Restricting the sale of liquor.

For a brief time, the American Party was wildly popular. In 1854 party membership swelled from 50,000 to over a million in a matter of months. It elected mayors in Philadelphia, Boston, Washington, DC, San Francisco, and Chicago, and won the state legislature and governorship of Massachusetts.

But there were other things going on: the Mexican War, slavery, secession, and the Civil War. The movement didn't last long and was soon absorbed by the Republican Party.

Fair is fair. Things morph and change. The Republican Party freed the slaves and tried to create an interracial democratic South during Reconstruction. The Democratic Party became the party of segregation in the South and the second home of the Klu Klux Klan. To be Republican is not to be necessarily narrow-minded and in dread fear of foreigners. To be Democratic is not necessarily to be liberal, progressive and open-minded.

But enough of being fair.

The Great Depression demonstrated that the principles of the Republican Party were bankrupt. Like most of the country. The Democrats became the progressive party, representing social justice and programs that would protect capitalism from its own worst tendencies, moving toward a vision of a perfectable world. The Republicans became -- in a very literal sense -- a reactionary party, reacting against whatever the Democrats were doing, engaged in a 60-year-long war against the New Deal.

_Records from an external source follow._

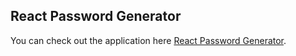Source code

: 
## React Password Generator

You  can check out the application here [React Password Generator](https://fervent-volhard-f2991a.netlify.app/).



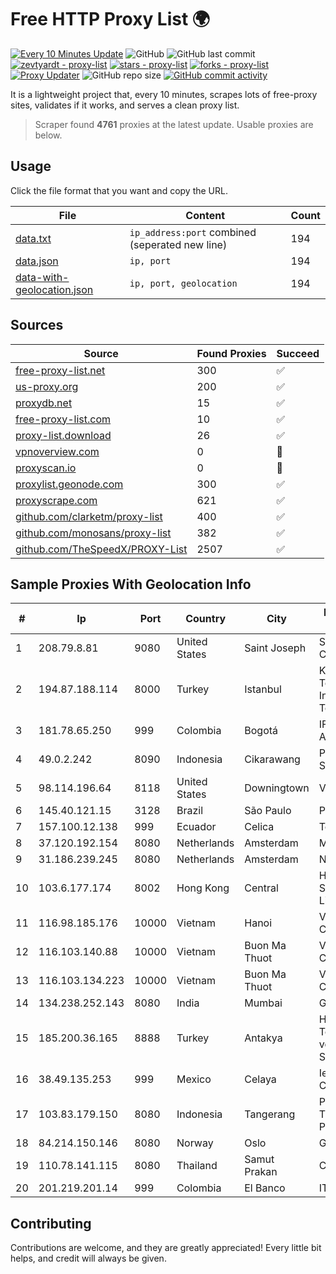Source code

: 
# Free HTTP Proxy List 🌍

[![Every 10 Minutes Update](https://github.com/mertguvencli/http-proxy-list/actions/workflows/main.yml/badge.svg?branch=main)](https://github.com/mertguvencli/http-proxy-list/actions/workflows/main.yml)
![GitHub](https://img.shields.io/github/license/mertguvencli/http-proxy-list)
![GitHub last commit](https://img.shields.io/github/last-commit/mertguvencli/http-proxy-list)
[![zevtyardt - proxy-list](https://img.shields.io/static/v1?label=zevtyardt&message=proxy-list&color=blue&logo=github)](https://github.com/zevtyardt/proxy-list "Go to GitHub repo")
[![stars - proxy-list](https://img.shields.io/github/stars/zevtyardt/proxy-list?style=social)](https://github.com/zevtyardt/proxy-list)
[![forks - proxy-list](https://img.shields.io/github/forks/zevtyardt/proxy-list?style=social)](https://github.com/zevtyardt/proxy-list)
[![Proxy Updater](https://github.com/zevtyardt/proxy-list/workflows/Proxy%20Updater/badge.svg)](https://github.com/zevtyardt/proxy-list/actions?query=workflow:"Proxy+Updater")
![GitHub repo size](https://img.shields.io/github/repo-size/zevtyardt/proxy-list)
[![GitHub commit activity](https://img.shields.io/github/commit-activity/m/zevtyardt/proxy-list?logo=commits)](https://github.com/zevtyardt/proxy-list/commits/main)

It is a lightweight project that, every 10 minutes, scrapes lots of free-proxy sites, validates if it works, and serves a clean proxy list.

> Scraper found **4761** proxies at the latest update. Usable proxies are below.

## Usage

Click the file format that you want and copy the URL.

|File|Content|Count|
|----|-------|-----|
|[data.txt](https://raw.githubusercontent.com/mertguvencli/http-proxy-list/main/proxy-list/data.txt)|`ip_address:port` combined (seperated new line)|194|
|[data.json](https://raw.githubusercontent.com/mertguvencli/http-proxy-list/main/proxy-list/data.json)|`ip, port`|194|
|[data-with-geolocation.json](https://raw.githubusercontent.com/mertguvencli/http-proxy-list/main/proxy-list/data-with-geolocation.json)|`ip, port, geolocation`|194|

## Sources

|Source|Found Proxies|Succeed|
|------|-------------|-------|
|[free-proxy-list.net](https://free-proxy-list.net)|300|✅|
|[us-proxy.org](https://www.us-proxy.org)|200|✅|
|[proxydb.net](http://proxydb.net)|15|✅|
|[free-proxy-list.com](https://free-proxy-list.com/?page=&port=&type%5B%5D=http&type%5B%5D=https&up_time=0&search=Search)|10|✅|
|[proxy-list.download](https://www.proxy-list.download/HTTP)|26|✅|
|[vpnoverview.com](https://vpnoverview.com/privacy/anonymous-browsing/free-proxy-servers)|0|🚫|
|[proxyscan.io](https://www.proxyscan.io)|0|🚫|
|[proxylist.geonode.com](https://proxylist.geonode.com/api/proxy-list?limit=300&page=1&sort_by=lastChecked&sort_type=desc&protocols=http,https)|300|✅|
|[proxyscrape.com](https://api.proxyscrape.com/v2/?request=displayproxies&protocol=http&timeout=10000&country=all&ssl=all&anonymity=all)|621|✅|
|[github.com/clarketm/proxy-list](https://raw.githubusercontent.com/clarketm/proxy-list/master/proxy-list-raw.txt)|400|✅|
|[github.com/monosans/proxy-list](https://raw.githubusercontent.com/monosans/proxy-list/main/proxies/http.txt)|382|✅|
|[github.com/TheSpeedX/PROXY-List](https://raw.githubusercontent.com/TheSpeedX/PROXY-List/master/http.txt)|2507|✅|


## Sample Proxies With Geolocation Info

|#|Ip|Port|Country|City|Internet Service Provider|
|-|--|----|-------|----|-------------------------|
|1|208.79.8.81|9080|United States|Saint Joseph|SkyRider Communications|
|2|194.87.188.114|8000|Turkey|Istanbul|Kadir Huseyin Tezcan Nosspeed Internet Teknolojileri|
|3|181.78.65.250|999|Colombia|Bogotá|IFX Networks Argentina S.R.L|
|4|49.0.2.242|8090|Indonesia|Cikarawang|PT Usaha Adi Sanggoro|
|5|98.114.196.64|8118|United States|Downingtown|Verizon Business|
|6|145.40.121.15|3128|Brazil|São Paulo|Packet Host, Inc.|
|7|157.100.12.138|999|Ecuador|Celica|Telconet S.A|
|8|37.120.192.154|8080|Netherlands|Amsterdam|M247 Europe SRL|
|9|31.186.239.245|8080|Netherlands|Amsterdam|NetSkope Inc|
|10|103.6.177.174|8002|Hong Kong|Central|HKBN Enterprise Solutions HK Limited|
|11|116.98.185.176|10000|Vietnam|Hanoi|Viettel Corporation|
|12|116.103.140.88|10000|Vietnam|Buon Ma Thuot|Viettel Corporation|
|13|116.103.134.223|10000|Vietnam|Buon Ma Thuot|Viettel Corporation|
|14|134.238.252.143|8080|India|Mumbai|Google LLC|
|15|185.200.36.165|8888|Turkey|Antakya|High Speed Telekomunikasyon ve Hab. Hiz. Ltd. Sti.|
|16|38.49.135.253|999|Mexico|Celaya|Ientc S De RL De CV|
|17|103.83.179.150|8080|Indonesia|Tangerang|PT SOLUSI TRIMEGAH PERSADA|
|18|84.214.150.146|8080|Norway|Oslo|Get AS|
|19|110.78.141.115|8080|Thailand|Samut Prakan|CAT-BB|
|20|201.219.201.14|999|Colombia|El Banco|ITELKOM|



## Contributing

Contributions are welcome, and they are greatly appreciated! Every
little bit helps, and credit will always be given.

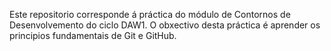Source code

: Este repositorio corresponde á práctica do módulo de Contornos de Desenvolvemento do ciclo DAW1. O obxectivo desta práctica é aprender os principios fundamentais de Git e GitHub.
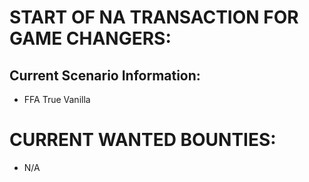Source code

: # START OF NA TRANSACTION FOR GAME CHANGERS:

## Current Scenario Information:
- FFA True Vanilla

# CURRENT WANTED BOUNTIES:
- N/A
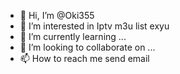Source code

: - 👋 Hi, I’m @Oki355
- 👀 I’m interested in Iptv m3u list exyu
- 🌱 I’m currently learning ...
- 💞️ I’m looking to collaborate on ...
- 📫 How to reach me send email

<!---
Oki355/Oki355 is a ✨ special ✨ repository because its `README.md` (this file) appears on your GitHub profile.
You can click the Preview link to take a look at your changes.
--->
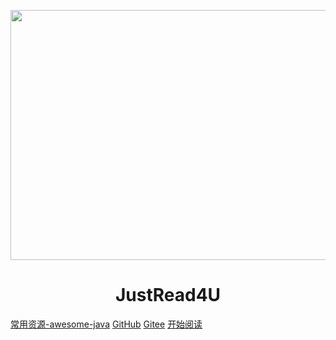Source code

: <p align="center">
<!--<img src="https://ss0.bdstatic.com/70cFvHSh_Q1YnxGkpoWK1HF6hhy/it/u=2481424715,2807309609&fm=26&gp=0.jpg" width="200" height="200"/>-->
<img src="http://bpic.588ku.com/element_origin_min_pic/17/11/08/bdd88d667ce28b0e39aaf931511fe371.jpg" width="650" height="400"/>
</p>
<h1 align="center">JustRead4U</h1>

[常用资源-awesome-java](https://github.com/CodingDocs/awesome-java)
[GitHub](https://github.com/ahviplc/JustRead4U)
[Gitee](https://gitee.com/ahviplc/JustRead4U)
[开始阅读](#JustRead4U)




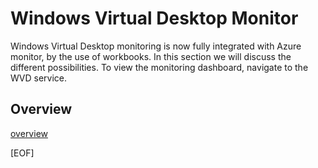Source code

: 
# Windows Virtual Desktop Monitor

Windows Virtual Desktop monitoring is now fully integrated with Azure monitor, by the use of workbooks.
In this section we will discuss the different possibilities. To view the monitoring dashboard, navigate to the WVD service.

## Overview

[overview](https://chlams.blob.core.windows.net/public/reddogproductions/pics/monitor/wvdinsights.png)

[EOF]
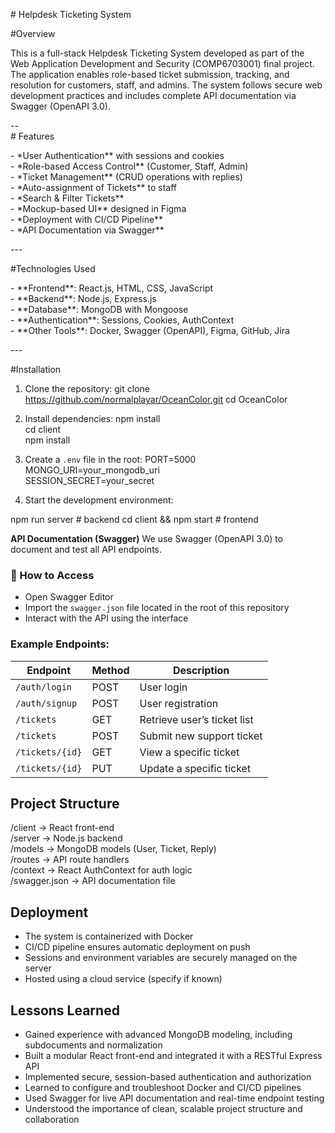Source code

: \# Helpdesk Ticketing System

\#Overview

This is a full-stack Helpdesk Ticketing System developed as part of the Web Application Development and Security (COMP6703001) final project. The application enables role-based ticket submission, tracking, and resolution for customers, staff, and admins. The system follows secure web development practices and includes complete API documentation via Swagger (OpenAPI 3.0).

\--  
\# Features

\- \*User Authentication\*\* with sessions and cookies  
\- \*Role-based Access Control\*\* (Customer, Staff, Admin)  
\- \*Ticket Management\*\* (CRUD operations with replies)  
\-  \*Auto-assignment of Tickets\*\* to staff  
\- \*Search & Filter Tickets\*\*  
\- \*Mockup-based UI\*\* designed in Figma  
\-  \*Deployment with CI/CD Pipeline\*\*  
\- \*API Documentation via Swagger\*\*

\---

\#Technologies Used

\- \*\*Frontend\*\*: React.js, HTML, CSS, JavaScript  
\- \*\*Backend\*\*: Node.js, Express.js  
\- \*\*Database\*\*: MongoDB with Mongoose  
\- \*\*Authentication\*\*: Sessions, Cookies, AuthContext  
\- \*\*Other Tools\*\*: Docker, Swagger (OpenAPI), Figma, GitHub, Jira

\---

\#Installation

1. Clone the repository:
git clone https://github.com/normalplayar/OceanColor.git
cd OceanColor

2. Install dependencies:
npm install  
cd client  
npm install

3. Create a `.env` file in the root:
PORT=5000  
MONGO\_URI=your\_mongodb\_uri  
SESSION\_SECRET=your\_secret

4. Start the development environment:

npm run server   \# backend
cd client && npm start   \# frontend

**API Documentation (Swagger)**
We use Swagger (OpenAPI 3.0) to document and test all API endpoints.
### 🔗 How to Access
* Open Swagger Editor  
* Import the `swagger.json` file located in the root of this repository  
* Interact with the API using the interface

### **Example Endpoints:**

| Endpoint | Method | Description |
| ----- | ----- | ----- |
| `/auth/login` | POST | User login |
| `/auth/signup` | POST | User registration |
| `/tickets` | GET | Retrieve user’s ticket list |
| `/tickets` | POST | Submit new support ticket |
| `/tickets/{id}` | GET | View a specific ticket |
| `/tickets/{id}` | PUT | Update a specific ticket |

## **Project Structure**

/client          → React front-end  
/server          → Node.js backend  
/models          → MongoDB models (User, Ticket, Reply)  
/routes          → API route handlers  
/context         → React AuthContext for auth logic  
/swagger.json    → API documentation file

## **Deployment**

* The system is containerized with Docker  
* CI/CD pipeline ensures automatic deployment on push  
* Sessions and environment variables are securely managed on the server  
* Hosted using a cloud service (specify if known)

## **Lessons Learned**

* Gained experience with advanced MongoDB modeling, including subdocuments and normalization  
* Built a modular React front-end and integrated it with a RESTful Express API  
* Implemented secure, session-based authentication and authorization  
* Learned to configure and troubleshoot Docker and CI/CD pipelines  
* Used Swagger for live API documentation and real-time endpoint testing  
* Understood the importance of clean, scalable project structure and collaboration

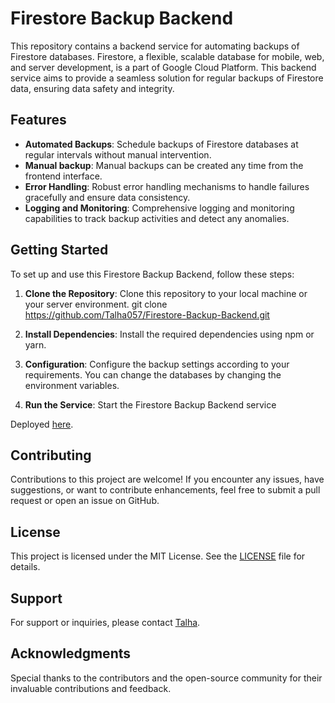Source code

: # Firestore Backup Backend

This repository contains a backend service for automating backups of Firestore databases. Firestore, a flexible, scalable database for mobile, web, and server development, is a part of Google Cloud Platform. This backend service aims to provide a seamless solution for regular backups of Firestore data, ensuring data safety and integrity.

## Features

- **Automated Backups**: Schedule backups of Firestore databases at regular intervals without manual intervention.
- **Manual backup**: Manual backups can be created any time from the frontend interface.
- **Error Handling**: Robust error handling mechanisms to handle failures gracefully and ensure data consistency.
- **Logging and Monitoring**: Comprehensive logging and monitoring capabilities to track backup activities and detect any anomalies.

## Getting Started

To set up and use this Firestore Backup Backend, follow these steps:

1. **Clone the Repository**: Clone this repository to your local machine or your server environment.
   git clone https://github.com/Talha057/Firestore-Backup-Backend.git

2. **Install Dependencies**: Install the required dependencies using npm or yarn.

3. **Configuration**: Configure the backup settings according to your requirements. You can change the databases by changing the environment variables.

4. **Run the Service**: Start the Firestore Backup Backend service

Deployed [here](https://firestorebackupbackend-talhas-projects-6376b52b.vercel.app).

## Contributing

Contributions to this project are welcome! If you encounter any issues, have suggestions, or want to contribute enhancements, feel free to submit a pull request or open an issue on GitHub.

## License

This project is licensed under the MIT License. See the [LICENSE](LICENSE) file for details.

## Support

For support or inquiries, please contact [Talha](https://github.com/Talha057).

## Acknowledgments

Special thanks to the contributors and the open-source community for their invaluable contributions and feedback.


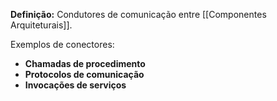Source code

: **Definição:** Condutores de comunicação entre [[Componentes Arquiteturais]]. 

Exemplos de conectores:
- **Chamadas de procedimento**
- **Protocolos de comunicação**
- **Invocações de serviços**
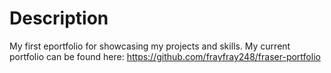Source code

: # Description

My first eportfolio for showcasing my projects and skills. My current portfolio can be found here: https://github.com/frayfray248/fraser-portfolio
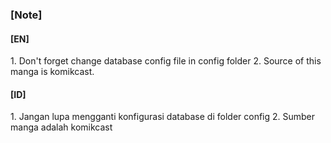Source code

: 

<h3>[Note]</h3>
<h4>[EN]</h4>
1. Don't forget change database config file in config folder
2. Source of this manga is komikcast.
<h4>[ID]</h4>
1. Jangan lupa mengganti konfigurasi database di folder config
2. Sumber manga adalah komikcast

Lyndon Johnson is the pivotal figure, both heroic and deeply tragic. The Democratic Party's dirty public secret was that its political hegemony rested on the Solid South, still refusing to vote Republican out of hatred of Lincoln. Johnson knew that if he pushed through the Civil Rights Act his party would lose the South for a generation. Or more. His heroism is that he did anyway. No, he did not end the race issue, but he broke the back of segregation.

The Republicans saw their opportunity. They pursued the Southern Strategy, wooing resentful whites with great success.

But two things happened.

Racism became less and less tenable. The generation that cherished it has grown old. That pillar of the Republican Party is crumbling.

And then along came Bush-Cheney. Like Herbert Hoover, in the process of leading the country to bankruptcy they demonstrated that the Republican Party's ideas were also bankrupt. They made government bigger, not smaller -- and more intrusive, too. They didn't oppose special interests, they were the special interests. They didn't oppose lobbyists, they forced lobbyists to join their party at fiscal gunpoint. They were militaristic on parade, but could not run a war. They could not protect the country nor punish the people who actually attacked us. Their policies demonstrated that free markets are a fiction, and real markets need more supervision than a grade-school playground.

Along came John McCain. He looked out, from sea to shining sea, from the mountains, to the prairies, in search of voters who would vote for him. All he could find were the new Know Nothings. People who, frightened of the way things are changing, want to change back to that white, Protestant place it was, oh, sometime back before 1840. America Firsters. Anti-immigrant. Anti-foreigner. Anti-elite. Anti-intelligence.

Not quite capable of running as a true Know Nothing himself, he chose someone who could: Sarah Palin. She does it well, and in so doing, shows us, clearly and simply, who they really are.